Martin Skidmore: This is the fifth single by this boy band who star in a TV show of the same name. It’s not quite working – their third made #93, the others haven’t troubled the top 100. This is unsurprising.
Iain Mew: In order to understand why an American Busted should now be emerging, I looked up this band and found that a ‘television comedy music-themed teen sitcom’ is responsible. Given that comedy aspect, it seems odd that no sense of humour manifests itself in this awfully earnest and unimaginative song. Any kind of hint of personality would have been nice, in fact.
Anthony Easton: The Monkees were quite sophisticated, and worked both straight and as a joke — often at the same time. Here, the joke isn’t very clever, and they lack the harmonics of the best boy bands. I am still unconvinced of Nickelodeon’s genius.

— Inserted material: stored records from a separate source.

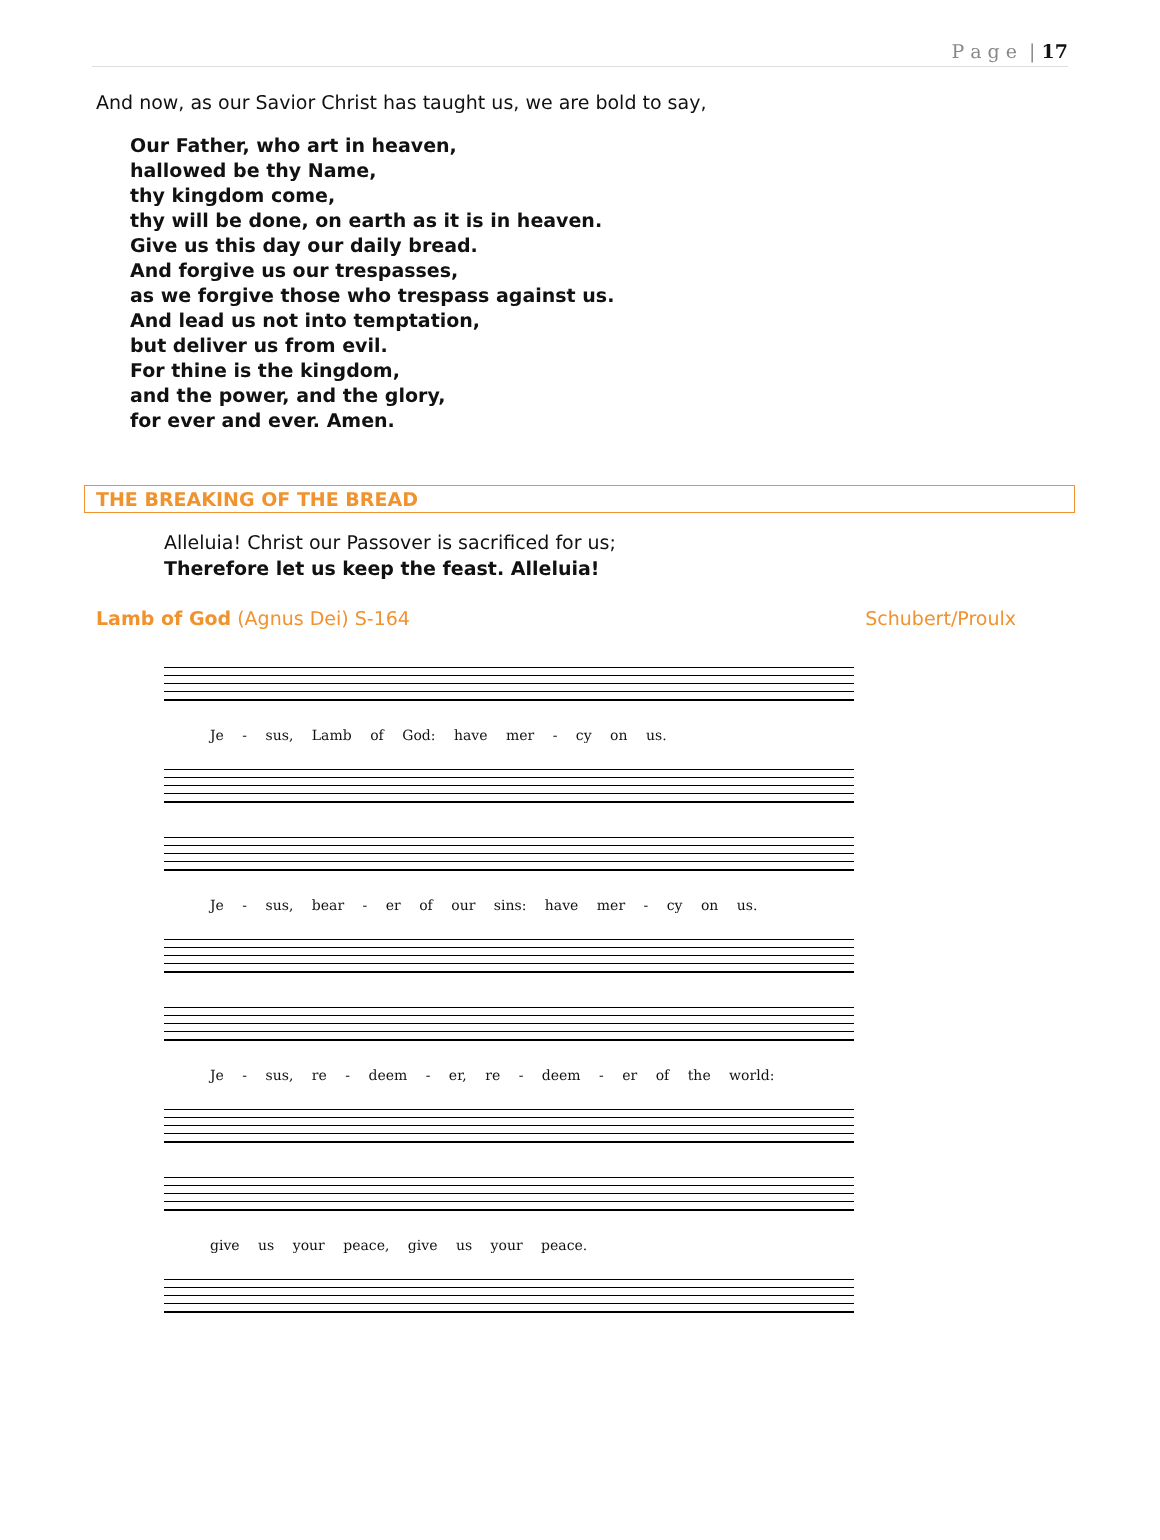P a g e | 17
And now, as our Savior Christ has taught us, we are bold to say,
Our Father, who art in heaven,
hallowed be thy Name,
thy kingdom come,
thy will be done, on earth as it is in heaven.
Give us this day our daily bread.
And forgive us our trespasses,
as we forgive those who trespass against us.
And lead us not into temptation,
but deliver us from evil.
For thine is the kingdom,
and the power, and the glory,
for ever and ever. Amen.
THE BREAKING OF THE BREAD
Alleluia! Christ our Passover is sacrificed for us;
Therefore let us keep the feast. Alleluia!
Lamb of God (Agnus Dei) S-164 Schubert/Proulx
Je - sus, Lamb of God: have mer - cy on us.
Je - sus, bear - er of our sins: have mer - cy on us.
Je - sus, re - deem - er, re - deem - er of the world:
give us your peace, give us your peace.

Chuck Eddy: As recent boy bands go, these guys sound fairly bubbly and unjaded, at least for this song. Good for them, or should I be thanking Justin Bieber? (Also, does Chinese food make them sick? And do they like girls that wear Abercrombie and Fitch?)
Michaelangelo Matos: These guys sing the way your dad used to make fun of rap: EMphaSIS right ON the BEAT, GET the CROWD right ON its FEET. That the splutter-stomp is so ham-handedly Euro is only right. Maybe that should be DJ Ham-handed, since this is a couple glowsticks and a few BPM away from happy hardcore.
Jonathan Bogart: Unlike the Jonas Brothers, they can actually sing (and harmonize!), but that means they’re even more anonymous, a collection of stadium-rock-by-way-of-teenpop gestures that don’t add up to anything necessary or, despite all the emoting going on, urgent. You wanna be adored? Get in line, kids.